Юрий Беликов

(продолжение)

О Народовольческой, наверное, каждый по-своему будет рассказывать. Что такое Народовольческая? Общага. Кто там жил? Асланьян там жил. И был такой Коля Шабунин, бард, он сейчас живет в Ульяновске, но бывает в Перми – Шабунин был завхозом в этой общаге. А жена Асланьяна Лена тогда или кастеляншей работала, или, вероятнее, потом уже – комендантом. И была там мастерская, где собирались фотографы, Печенкин Павел. Я не помню, с чьей это подачи началось – Народовольческая. Но, по крайней мере, не без Шабунина, не без жены Асланьяна...

Но, опять же, в то время я работал в обкоме комсомола. Эти молодежные тусовки как бы в моем ведении были. И я бывал, конечно, в этой общаге – там разные поэтические встречи устраивали. А потом возникла идея сделать там молодежную художественно-поэтическую студию. И с этой идеей я обратился к секретарю обкома комсомола Леновскому, который отвечал за идеологию. Помню даже такой эпизод: мы с ним приехали в общагу, он осмотрел ее, особенно обратил внимание на девочек, которые там проживают... Короче говоря, после этого визита подвал приобрел вполне официальный статус. Об этом не все, конечно, знают...

В общем, несколько комнат отвели под наши художества. Там студия печенкинская «Поиск» была, Бороздин там, по-моему, был, Слава Смирнов, ну и многие забредали на Народовольческую. Например, Женя Матвеев. И ночевали там, в этом подвале, если ночевать было негде. Скажем, когда я жил в Чусовом, то приезжал и ночевал у Асланьяна или у Шабунина.

Так произошло то, что это общежитие стало «гнездом», где... Не знаю, кто нас там высиживал. Время нас высиживало в этом гнезде. Собирались, читали стихи, смотрели эти жидкие слайды, слайд-поэму Печенкина «Кадриорг». Я не был фанатом этой поэмы, но не был и противником... Вполне нормально, интересно.

Сохранённые данные:
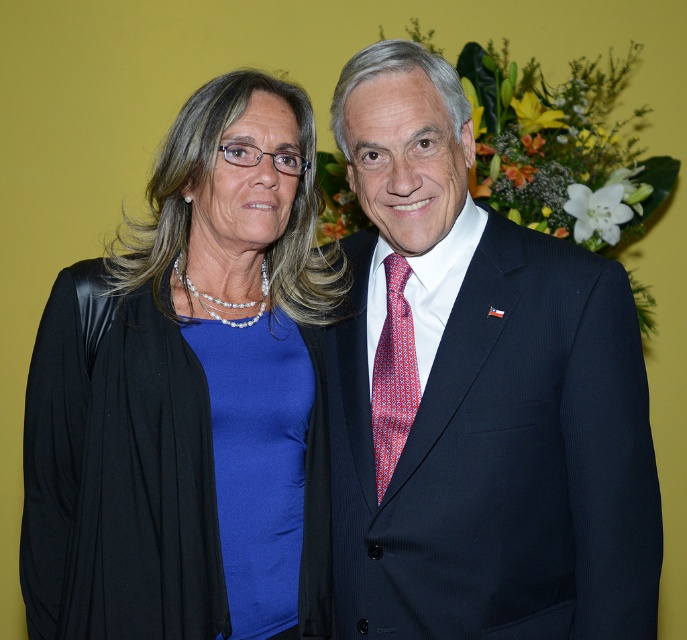
You are taking a photo of two people standing against a yellow background. You notice two points marked in the image. One is at coordinate point (534, 529) and the other at point (405, 323). If you want to focus on the point closer to the camera, which coordinate should you adjust your camera to focus on?

Point (534, 529) is closer to the camera than point (405, 323), so you should focus on point (534, 529).

You are a photographer setting up for a group photo. You need to ensure that both the dark blue suit at center and the matte black blazer at left are visible in the frame. Based on their positions, which clothing item is covering part of the other?

The dark blue suit at center is positioned over the matte black blazer at left, so it is covering part of the matte black blazer at left.

You are a photographer setting up for a group photo. You need to arrange the dark blue suit at center and the matte black blazer at left so that both individuals are visible in the frame. Given their heights, which person should stand closer to the camera to ensure their faces are equally visible?

The dark blue suit at center is shorter than the matte black blazer at left. To make their faces equally visible, the person in the dark blue suit at center should stand closer to the camera.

§ Задания
1 > Какую должность занимал Коля Шабунин в общежитии на Народовольческой, если верить воспоминаниям об этом общежитии?
2 > Назовите всех людей, которых в цитируемом отрывке упоминают по имени или фамилии.
3 > Перепишите из цитируемого отрывка текст от «В общем, несколько» до «или у Шабунина.».

§ Ответы к заданиям
1 > Он был завхозом.

2 > Асланьян, Коля Шабунин, Лена (жена Асланьяна), Павел Печенкин, Леновский, Бороздин, Слава Смирнов, Женя Матвеев.

3 >
В общем, несколько комнат отвели под наши художества. Там студия печенкинская «Поиск» была, Бороздин там, по-моему, был, Слава Смирнов, ну и многие забредали на Народовольческую. Например, Женя Матвеев. И ночевали там, в этом подвале, если ночевать было негде. Скажем, когда я жил в Чусовом, то приезжал и ночевал у Асланьяна или у Шабунина.